Role of transforming growth factor-beta1 (TGF-beta1) in endotoxin-induced hepatic failure after extensive hepatectomy in rats.

Postoperative infections after hepatectomy sometimes lead to fatal hepatic failure, but the mechanism of the hepatic failure is unclear. Wistar rats underwent 90% hepatectomy, and were then divided into three groups: (i) the SAL group, injected with normal saline; (ii) the LPS group, injected with lipopolysaccharide (LPS) every day for 1 week; and (iii) the LPS plus TGF-Ab (LPS+TGF-Ab) group, injected with LPS with anti-transforming growth factor-beta1 (TGF-beta1) antibody. We investigated survival rates, TGF-beta1 expression in the liver, liver regeneration by proliferating cell nuclear antigen labeling index, hepatocyte apoptosis by single stranded DNA labeling index, and perisinusoidal fibrosis using Masson's trichrome staining.
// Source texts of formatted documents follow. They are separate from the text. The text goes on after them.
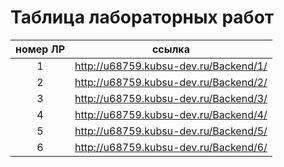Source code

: ﻿# Таблица лабораторных работ

|номер ЛР|ссылка|
|:-:|:-:|
|1|http://u68759.kubsu-dev.ru/Backend/1/|
|2|http://u68759.kubsu-dev.ru/Backend/2/|
|3|http://u68759.kubsu-dev.ru/Backend/3/|
|4|http://u68759.kubsu-dev.ru/Backend/4/|
|5|http://u68759.kubsu-dev.ru/Backend/5/|
|6|http://u68759.kubsu-dev.ru/Backend/6/|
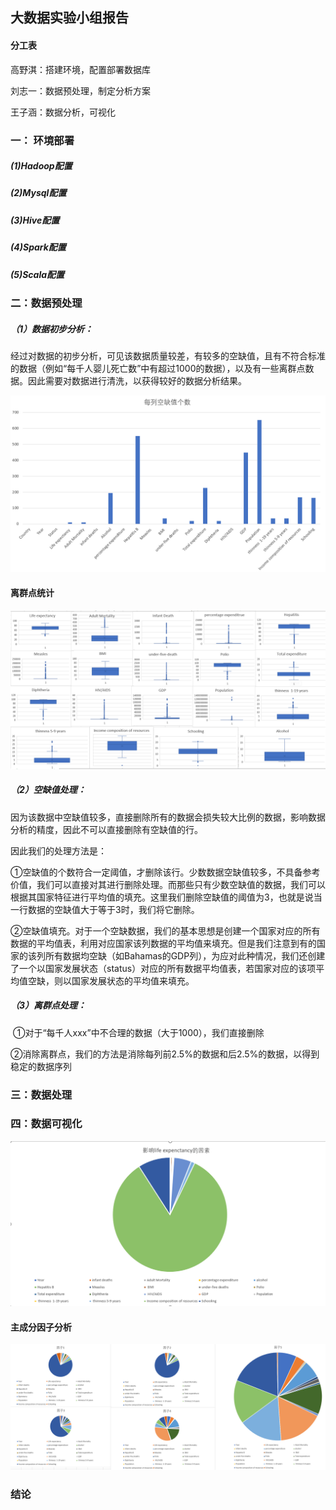 ## 大数据实验小组报告

#### 分工表

高野淇：搭建环境，配置部署数据库

刘志一：数据预处理，制定分析方案

王子涵：数据分析，可视化

### 一： 环境部署

##### (1)Hadoop配置

##### (2)Mysql配置

##### (3)Hive配置

##### (4)Spark配置

##### (5)Scala配置



### 二：数据预处理

##### （1）数据初步分析：

经过对数据的初步分析，可见该数据质量较差，有较多的空缺值，且有不符合标准的数据（例如“每千人婴儿死亡数”中有超过1000的数据），以及有一些离群点数据。因此需要对数据进行清洗，以获得较好的数据分析结果。

![image-20220915183929398](./img/image-20220915183929398.png)

#### 离群点统计

![image-20220915193653178](./img/2022-09-15193537.png)

##### （2）空缺值处理：

因为该数据中空缺值较多，直接删除所有的数据会损失较大比例的数据，影响数据分析的精度，因此不可以直接删除有空缺值的行。

因此我们的处理方法是：

​	①空缺值的个数符合一定阈值，才删除该行。少数数据空缺值较多，不具备参考价值，我们可以直接对其进行删除处理。而那些只有少数空缺值的数据，我们可以根据其国家特征进行平均值的填充。这里我们删除空缺值的阈值为3，也就是说当一行数据的空缺值大于等于3时，我们将它删除。

​	②空缺值填充。对于一个空缺数据，我们的基本思想是创建一个国家对应的所有数据的平均值表，利用对应国家该列数据的平均值来填充。但是我们注意到有的国家的该列所有数据均空缺（如Bahamas的GDP列），为应对此种情况，我们还创建了一个以国家发展状态（status）对应的所有数据平均值表，若国家对应的该项平均值空缺，则以国家发展状态的平均值来填充。

##### （3）离群点处理：

​	①对于“每千人xxx”中不合理的数据（大于1000），我们直接删除

​	②消除离群点，我们的方法是消除每列前2.5%的数据和后2.5%的数据，以得到稳定的数据序列

### 三：数据处理



### 四：数据可视化

![image-20220915202920230](./img/2022-09-15203105.png)



#### 主成分因子分析

![image-20220915212554467](./img/2022-09-15212505.png)

### 结论



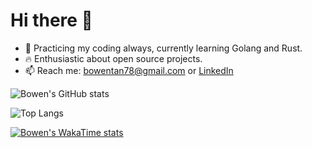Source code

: # Hi there 👋

- 🌱 Practicing my coding always, currently learning Golang and Rust.
- 🔥 Enthusiastic about open source projects.
- 📫 Reach me: bowentan78@gmail.com or [LinkedIn](www.linkedin.com/in/bowen-tan-44623b99)

![Bowen's GitHub stats](https://github-readme-stats.vercel.app/api?username=bowentan&show_icons=true&theme=tokyonight&rank_icon=github&exclude_repo=test-workflow)

![Top Langs](https://github-readme-stats.vercel.app/api/top-langs/?username=bowentan&layout=compact&exclude_repo=test-workflow)

[![Bowen's WakaTime stats](https://github-readme-stats.vercel.app/api/wakatime?username=bowentan&layout=compact)](https://github.com/anuraghazra/github-readme-stats)

<!--
![Harlok's WakaTime stats](https://github-readme-stats.vercel.app/api/wakatime?username=bowentan)
-->

<!--
**bowentan/bowentan** is a ✨ _special_ ✨ repository because its `README.md` (this file) appears on your GitHub profile.

Here are some ideas to get you started:

- 🔭 I’m currently working on ...
- 🌱 I’m currently learning ...
- 👯 I’m looking to collaborate on ...
- 🤔 I’m looking for help with ...
- 💬 Ask me about ...
- 📫 How to reach me: ...
- 😄 Pronouns: ...
- ⚡ Fun fact: ...
-->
The LPS group (30.4%) had a significantly lower survival rate than the SAL group (84%) and tended to be lower than the LPS+TGF-Ab group (49.4%). Liver regeneration in the LPS group was significantly lower than in the other groups. In the LPS group, hepatocyte apoptosis and perisinusoidal fibrosis was significantly more remarkable, and TGF-beta1 expression was significantly higher than in the SAL group. TGF-beta1 enhanced by LPS plays an important role in the mechanism of hepatic failure by infections after hepatectomy, especially in inhibition of liver regeneration, and induction of hepatocyte apoptosis and perisinusoidal fibrosis.